GIVEN DATA:
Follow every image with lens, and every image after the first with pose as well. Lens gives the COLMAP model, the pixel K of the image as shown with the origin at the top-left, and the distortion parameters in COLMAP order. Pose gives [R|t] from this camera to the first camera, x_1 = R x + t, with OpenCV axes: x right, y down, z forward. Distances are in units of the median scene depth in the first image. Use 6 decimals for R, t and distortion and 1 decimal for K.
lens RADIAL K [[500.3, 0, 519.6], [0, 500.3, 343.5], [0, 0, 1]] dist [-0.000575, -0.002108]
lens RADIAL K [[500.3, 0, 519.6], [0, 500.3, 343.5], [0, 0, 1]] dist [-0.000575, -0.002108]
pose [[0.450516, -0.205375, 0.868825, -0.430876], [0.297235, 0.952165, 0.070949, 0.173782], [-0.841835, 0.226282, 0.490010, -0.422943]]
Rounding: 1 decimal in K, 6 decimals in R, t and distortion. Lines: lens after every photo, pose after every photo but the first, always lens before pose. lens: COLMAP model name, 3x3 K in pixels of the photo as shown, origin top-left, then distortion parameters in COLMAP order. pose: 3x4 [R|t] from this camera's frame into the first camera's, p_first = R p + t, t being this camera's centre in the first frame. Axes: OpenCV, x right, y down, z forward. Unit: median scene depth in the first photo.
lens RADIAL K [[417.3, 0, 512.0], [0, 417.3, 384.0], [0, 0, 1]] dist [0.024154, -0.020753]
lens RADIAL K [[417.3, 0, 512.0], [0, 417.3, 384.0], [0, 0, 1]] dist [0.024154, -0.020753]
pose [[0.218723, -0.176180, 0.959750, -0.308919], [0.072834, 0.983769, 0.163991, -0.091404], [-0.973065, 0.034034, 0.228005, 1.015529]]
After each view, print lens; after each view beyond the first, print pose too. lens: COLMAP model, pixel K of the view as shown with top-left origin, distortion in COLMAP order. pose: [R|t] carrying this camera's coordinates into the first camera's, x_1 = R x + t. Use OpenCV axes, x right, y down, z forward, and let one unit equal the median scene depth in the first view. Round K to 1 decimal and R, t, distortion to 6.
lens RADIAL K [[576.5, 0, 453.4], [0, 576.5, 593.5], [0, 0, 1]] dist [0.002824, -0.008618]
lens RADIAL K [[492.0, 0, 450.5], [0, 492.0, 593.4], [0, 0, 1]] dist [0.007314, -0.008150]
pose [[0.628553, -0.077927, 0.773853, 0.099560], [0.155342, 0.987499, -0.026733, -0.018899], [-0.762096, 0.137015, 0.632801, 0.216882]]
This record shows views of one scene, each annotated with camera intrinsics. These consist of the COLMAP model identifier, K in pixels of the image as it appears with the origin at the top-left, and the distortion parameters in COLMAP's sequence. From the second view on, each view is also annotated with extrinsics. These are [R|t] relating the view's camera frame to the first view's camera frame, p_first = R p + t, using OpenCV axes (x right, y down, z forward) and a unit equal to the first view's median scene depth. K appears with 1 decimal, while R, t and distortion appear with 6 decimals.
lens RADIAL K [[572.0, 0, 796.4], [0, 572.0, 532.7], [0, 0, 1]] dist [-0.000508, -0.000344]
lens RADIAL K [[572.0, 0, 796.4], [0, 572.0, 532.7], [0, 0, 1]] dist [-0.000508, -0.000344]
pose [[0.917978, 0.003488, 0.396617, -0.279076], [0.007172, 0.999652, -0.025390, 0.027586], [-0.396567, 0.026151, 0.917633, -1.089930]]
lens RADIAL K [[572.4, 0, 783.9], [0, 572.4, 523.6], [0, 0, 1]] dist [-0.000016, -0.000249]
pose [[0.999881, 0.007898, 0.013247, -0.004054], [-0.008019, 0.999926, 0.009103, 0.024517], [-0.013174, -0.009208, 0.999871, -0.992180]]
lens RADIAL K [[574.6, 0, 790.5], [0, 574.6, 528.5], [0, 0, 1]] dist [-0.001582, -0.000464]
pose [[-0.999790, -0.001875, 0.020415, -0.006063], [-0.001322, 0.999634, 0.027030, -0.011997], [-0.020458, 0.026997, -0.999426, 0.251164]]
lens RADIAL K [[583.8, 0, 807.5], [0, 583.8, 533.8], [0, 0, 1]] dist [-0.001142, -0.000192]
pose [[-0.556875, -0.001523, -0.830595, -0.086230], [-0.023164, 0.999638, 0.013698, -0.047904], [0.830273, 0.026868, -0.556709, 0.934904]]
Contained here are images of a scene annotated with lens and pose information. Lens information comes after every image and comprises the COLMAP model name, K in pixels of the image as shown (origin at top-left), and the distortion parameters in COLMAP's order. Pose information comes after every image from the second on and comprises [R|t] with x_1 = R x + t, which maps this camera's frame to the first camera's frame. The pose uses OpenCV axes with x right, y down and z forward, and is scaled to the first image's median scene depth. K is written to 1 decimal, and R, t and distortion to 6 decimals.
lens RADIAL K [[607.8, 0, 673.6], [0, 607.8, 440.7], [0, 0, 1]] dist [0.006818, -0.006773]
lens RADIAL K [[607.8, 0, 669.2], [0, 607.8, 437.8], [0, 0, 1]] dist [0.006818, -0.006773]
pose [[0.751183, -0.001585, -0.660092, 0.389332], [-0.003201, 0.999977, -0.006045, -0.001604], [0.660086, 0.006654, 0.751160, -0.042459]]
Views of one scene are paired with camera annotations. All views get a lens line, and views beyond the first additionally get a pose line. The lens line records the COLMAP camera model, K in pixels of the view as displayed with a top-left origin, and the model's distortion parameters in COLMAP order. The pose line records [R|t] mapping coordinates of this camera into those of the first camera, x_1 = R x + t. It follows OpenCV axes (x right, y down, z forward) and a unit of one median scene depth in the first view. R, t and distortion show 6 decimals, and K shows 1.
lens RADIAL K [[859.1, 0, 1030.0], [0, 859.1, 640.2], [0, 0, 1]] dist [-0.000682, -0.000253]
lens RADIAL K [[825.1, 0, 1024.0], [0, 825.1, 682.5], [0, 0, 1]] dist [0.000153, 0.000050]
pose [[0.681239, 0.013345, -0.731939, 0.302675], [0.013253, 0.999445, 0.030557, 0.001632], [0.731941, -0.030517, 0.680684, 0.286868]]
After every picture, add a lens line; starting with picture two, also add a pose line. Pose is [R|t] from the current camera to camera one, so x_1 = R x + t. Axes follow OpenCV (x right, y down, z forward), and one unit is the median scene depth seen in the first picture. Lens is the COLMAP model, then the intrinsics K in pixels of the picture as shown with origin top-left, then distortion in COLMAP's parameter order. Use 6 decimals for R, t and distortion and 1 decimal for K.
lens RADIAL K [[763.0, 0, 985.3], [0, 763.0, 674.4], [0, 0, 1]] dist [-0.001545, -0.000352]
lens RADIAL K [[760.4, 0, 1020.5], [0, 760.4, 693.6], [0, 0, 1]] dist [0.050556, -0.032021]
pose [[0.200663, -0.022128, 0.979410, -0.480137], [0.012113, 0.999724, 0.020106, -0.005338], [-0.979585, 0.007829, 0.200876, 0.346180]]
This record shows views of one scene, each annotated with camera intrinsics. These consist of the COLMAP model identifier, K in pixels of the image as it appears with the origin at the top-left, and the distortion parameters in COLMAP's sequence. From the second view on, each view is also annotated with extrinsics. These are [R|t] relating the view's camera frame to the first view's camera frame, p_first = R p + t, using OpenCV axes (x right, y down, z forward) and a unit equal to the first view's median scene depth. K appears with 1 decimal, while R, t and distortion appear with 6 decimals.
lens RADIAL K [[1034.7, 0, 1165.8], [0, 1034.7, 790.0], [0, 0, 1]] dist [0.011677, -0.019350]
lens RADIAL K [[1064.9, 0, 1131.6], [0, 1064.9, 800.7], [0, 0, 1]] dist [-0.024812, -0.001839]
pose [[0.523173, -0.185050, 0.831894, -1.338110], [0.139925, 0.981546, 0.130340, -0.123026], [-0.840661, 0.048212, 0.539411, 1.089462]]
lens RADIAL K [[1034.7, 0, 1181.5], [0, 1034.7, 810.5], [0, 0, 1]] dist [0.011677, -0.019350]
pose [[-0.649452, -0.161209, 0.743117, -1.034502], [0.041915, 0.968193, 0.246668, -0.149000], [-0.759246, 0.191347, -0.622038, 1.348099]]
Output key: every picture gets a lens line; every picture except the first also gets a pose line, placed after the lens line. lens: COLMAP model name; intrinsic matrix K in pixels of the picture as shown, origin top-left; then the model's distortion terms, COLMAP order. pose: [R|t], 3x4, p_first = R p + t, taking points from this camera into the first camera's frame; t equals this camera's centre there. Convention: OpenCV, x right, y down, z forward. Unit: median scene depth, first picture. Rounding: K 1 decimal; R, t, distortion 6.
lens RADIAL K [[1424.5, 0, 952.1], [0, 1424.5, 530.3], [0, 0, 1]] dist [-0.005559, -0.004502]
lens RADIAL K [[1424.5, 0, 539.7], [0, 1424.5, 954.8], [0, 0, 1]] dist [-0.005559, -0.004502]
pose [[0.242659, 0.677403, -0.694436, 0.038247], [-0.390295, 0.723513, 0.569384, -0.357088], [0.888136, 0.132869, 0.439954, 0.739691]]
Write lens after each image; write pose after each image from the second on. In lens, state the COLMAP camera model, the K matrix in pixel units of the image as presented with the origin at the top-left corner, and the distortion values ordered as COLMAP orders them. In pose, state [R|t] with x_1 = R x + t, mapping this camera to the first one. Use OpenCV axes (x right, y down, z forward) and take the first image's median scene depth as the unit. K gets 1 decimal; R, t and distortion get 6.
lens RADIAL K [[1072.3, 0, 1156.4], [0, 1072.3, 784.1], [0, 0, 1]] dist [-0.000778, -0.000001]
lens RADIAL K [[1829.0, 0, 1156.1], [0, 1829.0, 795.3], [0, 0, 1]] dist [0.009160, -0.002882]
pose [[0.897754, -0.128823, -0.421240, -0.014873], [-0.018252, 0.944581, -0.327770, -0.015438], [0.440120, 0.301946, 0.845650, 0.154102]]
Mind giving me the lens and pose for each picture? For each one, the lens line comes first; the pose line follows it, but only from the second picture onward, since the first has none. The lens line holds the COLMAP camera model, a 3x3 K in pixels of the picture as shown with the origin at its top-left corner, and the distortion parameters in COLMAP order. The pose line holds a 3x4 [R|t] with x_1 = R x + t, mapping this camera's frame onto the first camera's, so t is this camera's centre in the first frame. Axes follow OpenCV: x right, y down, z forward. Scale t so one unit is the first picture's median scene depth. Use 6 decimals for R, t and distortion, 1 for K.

EXERCISE: Reproduce verbatim the part of the data that opens with the line containing "After every picture, add" and closes with the line containing "0.007829, 0.200876, 0.346180]]", both lines included.

SOLUTION FOR THIS EXERCISE:
After every picture, add a lens line; starting with picture two, also add a pose line. Pose is [R|t] from the current camera to camera one, so x_1 = R x + t. Axes follow OpenCV (x right, y down, z forward), and one unit is the median scene depth seen in the first picture. Lens is the COLMAP model, then the intrinsics K in pixels of the picture as shown with origin top-left, then distortion in COLMAP's parameter order. Use 6 decimals for R, t and distortion and 1 decimal for K.
lens RADIAL K [[763.0, 0, 985.3], [0, 763.0, 674.4], [0, 0, 1]] dist [-0.001545, -0.000352]
lens RADIAL K [[760.4, 0, 1020.5], [0, 760.4, 693.6], [0, 0, 1]] dist [0.050556, -0.032021]
pose [[0.200663, -0.022128, 0.979410, -0.480137], [0.012113, 0.999724, 0.020106, -0.005338], [-0.979585, 0.007829, 0.200876, 0.346180]]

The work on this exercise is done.